In 2020, Google changed the name of the former Search (or Launcher) key that’s located between the Tab and Shift keys on the left side of its Chromebook keyboard to the Everything Button.

There’s a British version of the QWERTY keyboard that is based on the ISO (the International Standardization Organization) layout and includes a £ key — the British pound sign for their currency — as well as a few other changes. (American keyboards are based on standards established by ANSI, the American National Standards Institute.)

Other European nations have one of two different versions of the computer keyboard, both of which are also referred to by the first six letters of their top rows. The QWERTZ keyboard (also called the Swiss keyboard) is used in German-speaking countries, while the AZERTY model is used in the French-speaking countries, predominantly France and Belgium.

Back here in the good old USA we’ve managed to top those Europeans by coming up with a couple of totally new keyboard designs – one new one and one that’s not so new.

The more recently developed (2013) KALQ keyboard is a split-screen affair whose layout is designed for typing with the thumbs on tablets and phablets (smartphones with at least a 5-inch screen).
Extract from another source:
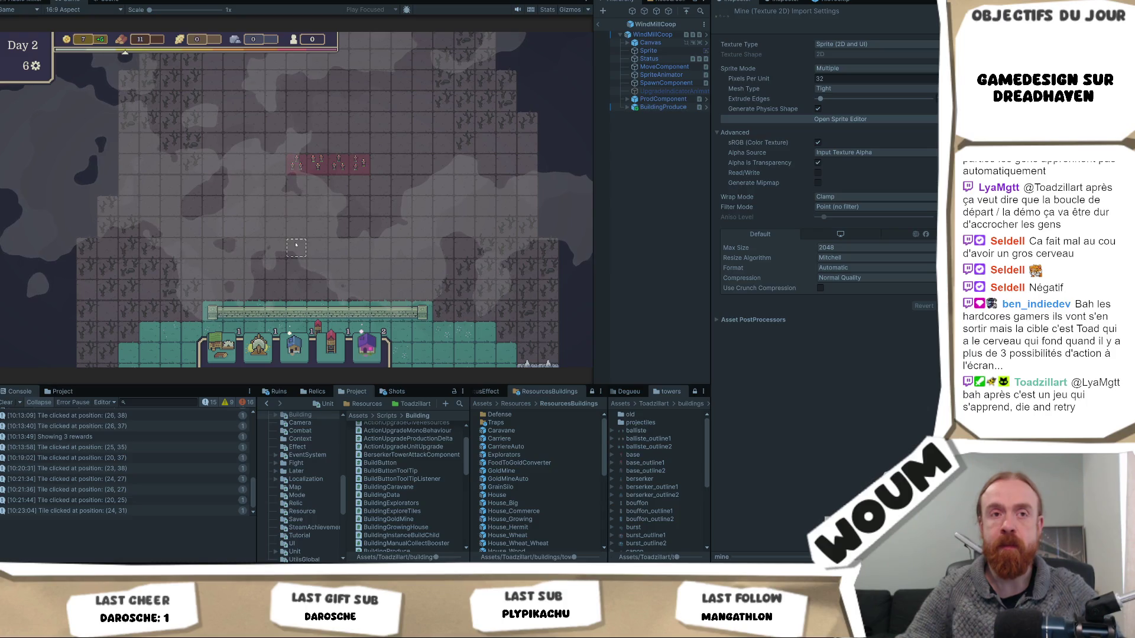
scroll(295, 244, "right", 3)
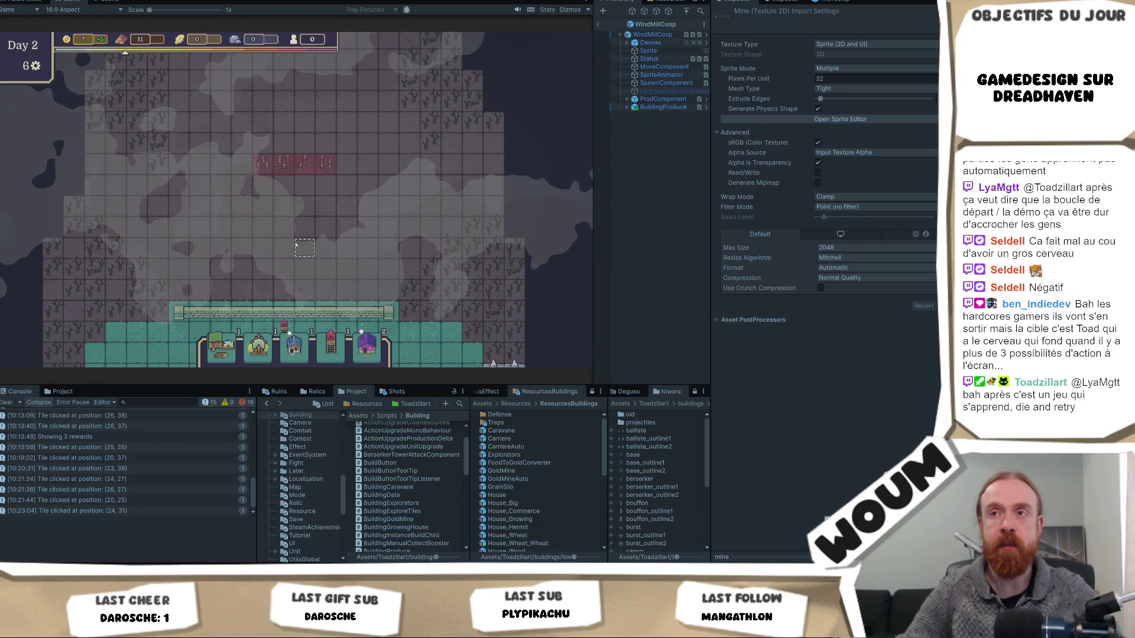
scroll(296, 244, "down", 5)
By placing 15 letters on its left side and 11 on the right, the keyboard is designed to speed up thumb typing by as much as 34 percent. The layout’s KALQ name is derived from the bottom row of letters on its right-hand side.

Not so new is the Dvorak keyboard. Patented by Dr. August Dvorak and William L. Dealey in 1936, it was designed with user comfort and productivity in mind by placing the most-used consonants on the right side of its home row and the vowels on its left. It never caught on.

I’ll stop here because all this qwerty querying is making me queasy.